_Source excerpt_
************

18 KiB
Executor HA Horizontal Scaling Plan
Overview
This plan describes the changes required to make the Attune executor service safe to run with multiple replicas. The current implementation already uses RabbitMQ competing consumers for most work distribution, but several correctness-critical parts of the executor still rely on process-local memory or non-atomic database updates. Those assumptions make the service unsafe under horizontal scaling, message replay, or partial failure.
The goal of this plan is to make executor behavior correct under:
- Multiple executor replicas running concurrently
- Message redelivery from RabbitMQ
- Replica crash/restart during scheduling or workflow advancement
- Background recovery loops running on more than one replica
Problem Summary
The current executor has five HA blockers:
-
Concurrency/FIFO control is process-local.
ExecutionQueueManagerstores active slots and waiting queues in memory. That means one replica can admit work while another replica receives the completion notification, causing slot release and queue advancement to fail. -
Execution scheduling has no atomic claim step. The scheduler reads an execution in
requested, does policy checks and worker selection, then updates it later. Two replicas can both observe the same row as schedulable and both dispatch it. -
Workflow orchestration is not serialized. Workflow start and workflow advancement perform read-check-create-update sequences without a distributed lock or optimistic version check, so duplicate successor tasks can be created.
-
Event/enforcement/inquiry handlers are not idempotent. Duplicate message delivery can create duplicate enforcements, duplicate executions, duplicate workflow starts, and duplicate inquiries.
-
Timeout and DLQ handlers use non-conditional updates. Recovery loops can overwrite newer worker-owned state if the execution changes between the initial read and the final update.
Goals
- Make execution scheduling single-winner under multiple executor replicas
- Make policy-based concurrency control and FIFO queueing shared across replicas
- Make workflow start and workflow advancement idempotent and serialized
- Make duplicate message delivery safe for executor-owned entities
- Make recovery loops safe to run on every replica
Non-Goals
- Re-architecting RabbitMQ usage across the whole platform
- Replacing PostgreSQL with a dedicated distributed lock service
- Solving general worker autoscaling or Kubernetes deployment concerns in this phase
- Reworking unrelated executor features like retry policy design unless needed for HA correctness
Design Principles
Database is the source of truth
All coordination state that affects correctness must live in PostgreSQL, not in executor memory. In-memory caches and metrics are fine as optimization or observability layers, but correctness cannot depend on them.
State transitions must be compare-and-swap
Any executor action that changes ownership or lifecycle state must use an atomic update that verifies the prior state in the same statement or transaction.
Handlers must be idempotent on domain keys
RabbitMQ gives at-least-once delivery semantics. The executor must therefore tolerate duplicate delivery even when the same message is processed more than once or by different replicas.
Workflow orchestration must be serialized per workflow
A workflow execution should have exactly one active mutator at a time when evaluating transitions and dispatching successor tasks.
Proposed Implementation Phases
Current Status
As of the current implementation state:
- Phase 1 is substantially implemented.
- Phases 2, 3, 4, and 5 are implemented.
Completed so far:
- Atomic
requested -> schedulingclaim support was added inExecutionRepository. - Scheduler state transitions for regular action dispatch were converted to conditional/CAS-style updates.

************

(Recorded data)
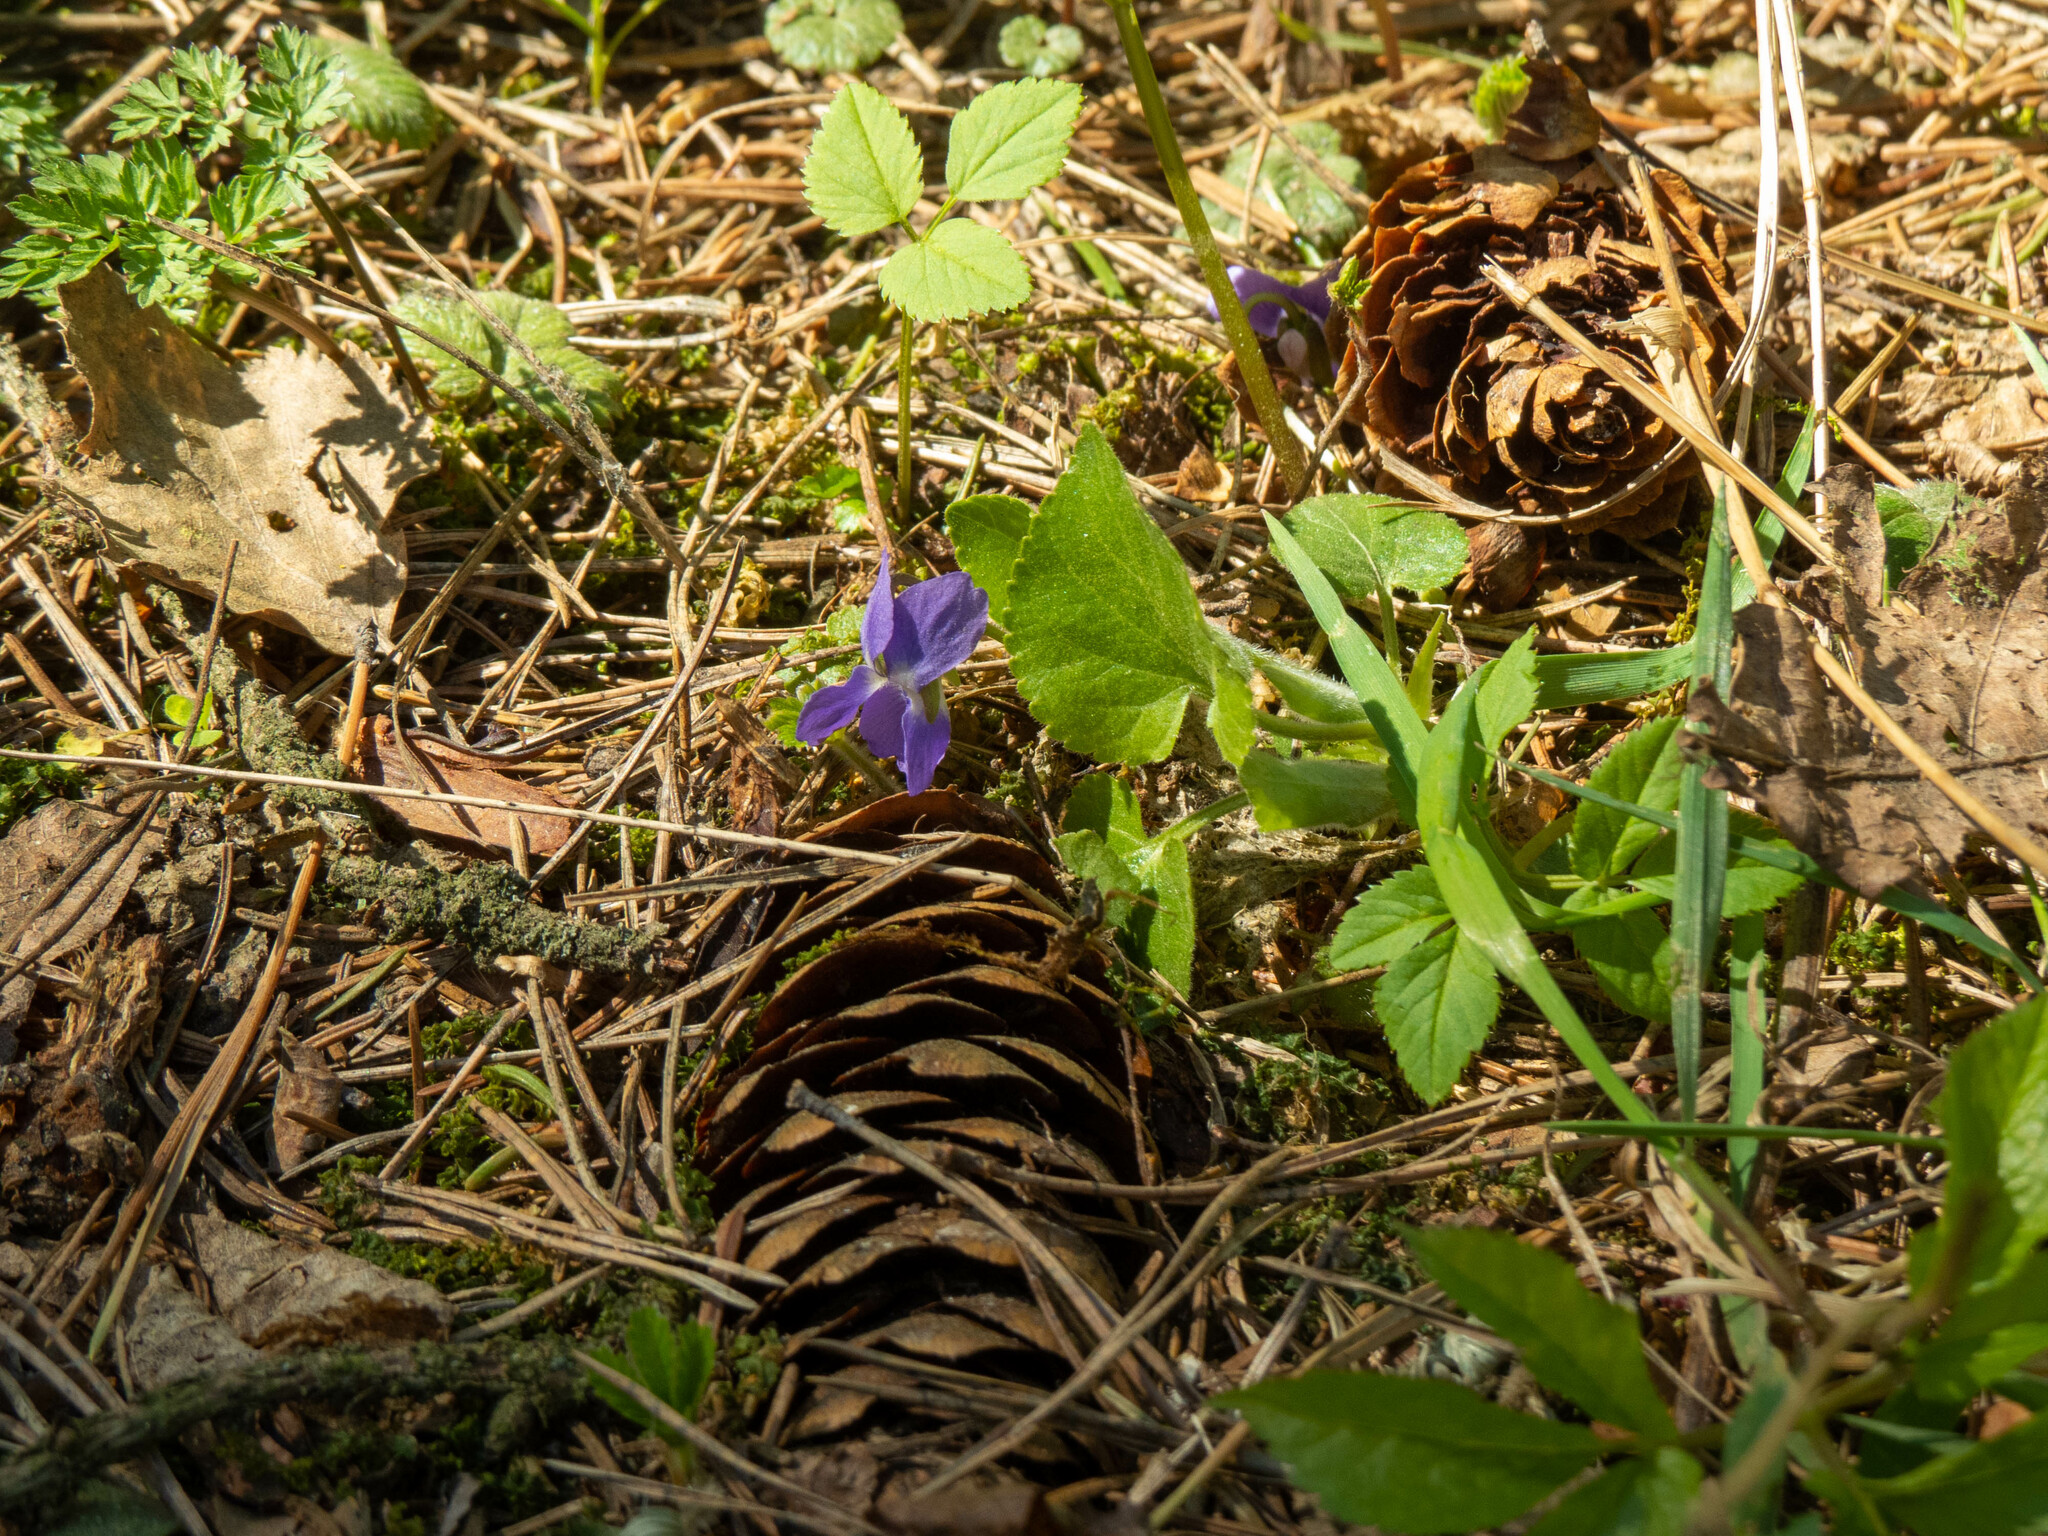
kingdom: Plantae
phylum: Tracheophyta
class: Magnoliopsida
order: Malpighiales
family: Violaceae
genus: Viola
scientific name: Viola collina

************

_Jobs_
- A) In the executor HA plan, what kind of delivery semantics does RabbitMQ provide?
- B) Please write the next part of the executor HA plan, picking up after its last line.

_Per-task answers_
- A) At-least-once delivery semantics.

- B)
- Redelivered
execution.requestedmessages for staleschedulingrows are now retried/reclaimed instead of being silently acknowledged away. - Shared concurrency/FIFO coordination now uses durable PostgreSQL admission tables for action/group slot ownership and queued execution ordering.
ExecutionQueueManagernow acts as a thin API-compatible facade over the DB-backed admission path when constructed with a pool.- Slot release, queued removal, and rollback/restore flows now operate against shared DB state rather than process-local memory.
queue_statsremains derived telemetry, but it is now refreshed transactionally from the shared admission state.- Workflow start is now idempotent at the parent workflow state level via
workflow_execution(execution)uniqueness plus repository create-or-get behavior. - Workflow advancement now runs under a per-workflow PostgreSQL advisory lock, row-locks
workflow_executionwithSELECT ... FOR UPDATE, and performs serialized mutation inside an explicit SQL transaction. - Durable workflow child dispatch dedupe is now enforced with the
workflow_task_dispatchcoordination table and repository create-or-get helpers. executionandenforcementwere switched from Timescale hypertables back to normal PostgreSQL tables to remove HA/idempotency friction around foreign keys and unique constraints.eventremains a hypertable, and history tables remain Timescale-backed.- Direct uniqueness/idempotency invariants were added for
enforcement(rule, event), top-levelexecution(enforcement), andinquiry(execution). - Event, enforcement, and inquiry handlers were updated to use create-or-get flows and conditional status transitions so duplicate delivery becomes safe.
- Timeout and DLQ recovery loops now use conditional state transitions and only emit side effects when the guarded update succeeds.
Partially complete / still open:
- HA-focused integration and failure-injection coverage still needs to be expanded around the new invariants and recovery behavior.
- The new migrations and DB-backed FIFO tests still need end-to-end validation against a real Postgres/Timescale environment.
Phase 1: Atomic Execution Claiming
Objective
Ensure only one executor replica can claim a requested execution for scheduling.
Changes
crates/common/src/repositories/execution.rs
- Add a repository method for atomic status transition, for example:
claim_for_scheduling(id, expected_status, executor_id) -> Option<Execution>- or a more general compare-and-swap helper
- Implement the claim as a single
UPDATE ... WHERE id = $1 AND status = 'requested' RETURNING ... - Optionally persist the claiming replica identity in
execution.executorfor debugging and traceability
crates/executor/src/scheduler.rs
- Claim the execution before policy enforcement, worker selection, workflow start, or any side effects
- Use
schedulingas the claimed intermediate state - If the claim returns no row, treat the execution as already claimed/handled and acknowledge the message
- Convert all later scheduler writes to conditional transitions from claimed state
Success Criteria
- Two schedulers racing on the same execution cannot both dispatch it
- Redelivered
execution.requestedmessages become harmless no-ops after the first successful claim
Status
Implemented for regular action scheduling, with additional stale-claim recovery for redelivered execution.requested messages. The remaining gap for this area is broader integration with the still-pending shared admission/queueing work in Phase 2.
Phase 2: Shared Concurrency Control and FIFO Queueing
Objective
Replace the in-memory ExecutionQueueManager as the source of truth for concurrency slots and waiting order.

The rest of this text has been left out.